Starting Elective Cardiac Surgery After 3 pm Does Not Impact Patient Morbidity, Mortality, or Hospital Costs
Background
There is growing concern over the impact of fatigue and long work hours on patient safety. Our objective was to determine the perioperative outcomes and hospital costs associated with starting nonemergent cardiac surgical cases after 3 pm.
Methods
A retrospective analysis was performed on adult patients who underwent elective coronary artery bypass or valve surgery at our institution between July 2011 and March 2018. Cases were defined as “late start” if the incision time was after 3 pm. Postoperative outcomes, 30-day mortality, and total hospital costs were compared between propensity-matched samples of early-starting and late-starting cases.
Results
Of 2463 elective cases, 352 (14%) started after 3 pm.

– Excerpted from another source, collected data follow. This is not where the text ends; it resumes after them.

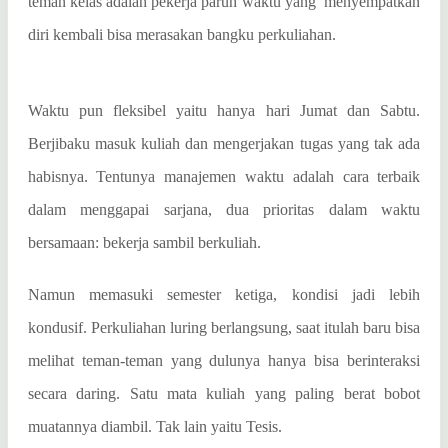
teman kelas adalah pekerja paruh waktu yang
menyempatkan
diri kembali bisa merasakan bangku perkuliahan.
Waktu pun fleksibel yaitu hanya hari Jumat dan Sabtu.
Berjibaku masuk kuliah dan mengerjakan tugas yang tak ada
habisnya. Tentunya manajemen waktu adalah cara terbaik
dalam menggapai sarjana, dua prioritas dalam waktu
bersamaan: bekerja sambil berkuliah.
Namun memasuki semester ketiga, kondisi jadi lebih
kondusif. Perkuliahan luring berlangsung, saat itulah baru bisa
melihat teman-teman yang dulunya hanya bisa berinteraksi
secara daring. Satu mata kuliah yang paling berat bobot
muatannya diambil. Tak lain yaitu Tesis.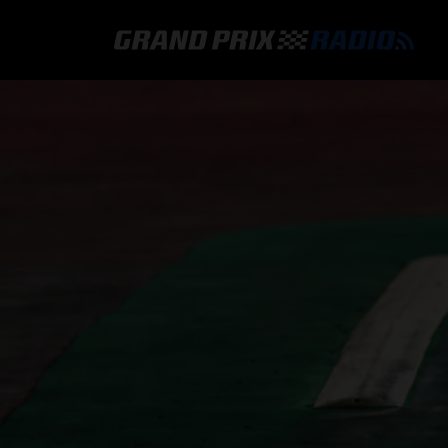
GRAND PRIX RADIO
HOE TE BELUISTEREN?
ONLINE RADIO LUISTEREN
GRAND PRIX RADIO APP
PROGRAMMERING
COMMENTATOREN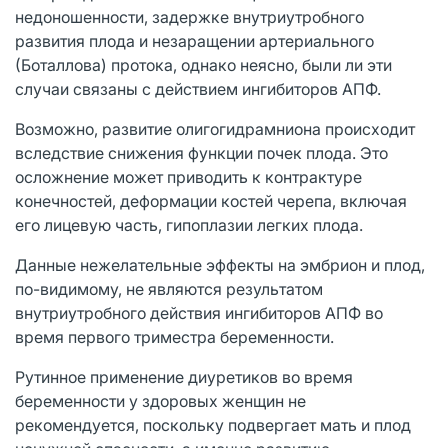
недоношенности, задержке внутриутробного
развития плода и незаращении артериального
(Боталлова) протока, однако неясно, были ли эти
случаи связаны с действием ингибиторов АПФ.
Возможно, развитие олигогидрамниона происходит
вследствие снижения функции почек плода. Это
осложнение может приводить к контрактуре
конечностей, деформации костей черепа, включая
его лицевую часть, гипоплазии легких плода.
Данные нежелательные эффекты на эмбрион и плод,
по-видимому, не являются результатом
внутриутробного действия ингибиторов АПФ во
время первого триместра беременности.
Рутинное применение диуретиков во время
беременности у здоровых женщин не
рекомендуется, поскольку подвергает мать и плод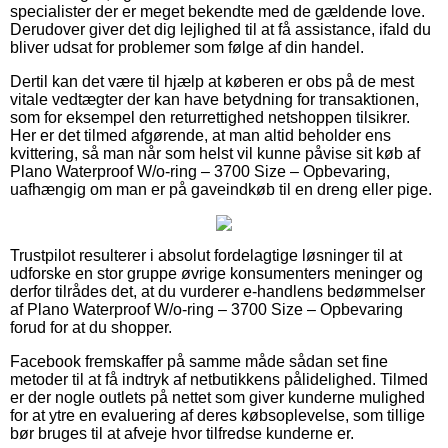
specialister der er meget bekendte med de gældende love.
Derudover giver det dig lejlighed til at få assistance, ifald du
bliver udsat for problemer som følge af din handel.
Dertil kan det være til hjælp at køberen er obs på de mest
vitale vedtægter der kan have betydning for transaktionen,
som for eksempel den returrettighed netshoppen tilsikrer.
Her er det tilmed afgørende, at man altid beholder ens
kvittering, så man når som helst vil kunne påvise sit køb af
Plano Waterproof W/o-ring – 3700 Size – Opbevaring,
uafhængig om man er på gaveindkøb til en dreng eller pige.
Trustpilot resulterer i absolut fordelagtige løsninger til at
udforske en stor gruppe øvrige konsumenters meninger og
derfor tilrådes det, at du vurderer e-handlens bedømmelser
af Plano Waterproof W/o-ring – 3700 Size – Opbevaring
forud for at du shopper.
Facebook fremskaffer på samme måde sådan set fine
metoder til at få indtryk af netbutikkens pålidelighed. Tilmed
er der nogle outlets på nettet som giver kunderne mulighed
for at ytre en evaluering af deres købsoplevelse, som tillige
bør bruges til at afveje hvor tilfredse kunderne er.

In propensity-matched samples, patients who had a late start demonstrated no difference in 30-day mortality (1% vs <1%; P = .10) or postoperative complications, such as prolonged ventilation (5% vs 7%; P = .37), renal failure (2% vs 1%), or stroke (2% vs 1%; P = .23) compared with patients who had an early start. A late start did not impact the median duration of ventilation (4 vs 5 hours; P = .72), intensive care unit (ICU) length of stay (26 vs 22 hours; P = .28), or postoperative length of stay (6 vs 7 days; P = .37). In addition, there were no significant differences in total hospital cost (P = .09), operating room cost (P = .22), or ICU cost (P = .05).
Conclusions
We report no differences in perioperative outcomes, operative mortality, length of stay, or total hospital cost for elective cases that start after 3 pm. This may be attributable to the resources available at a large quaternary center regardless of time of day.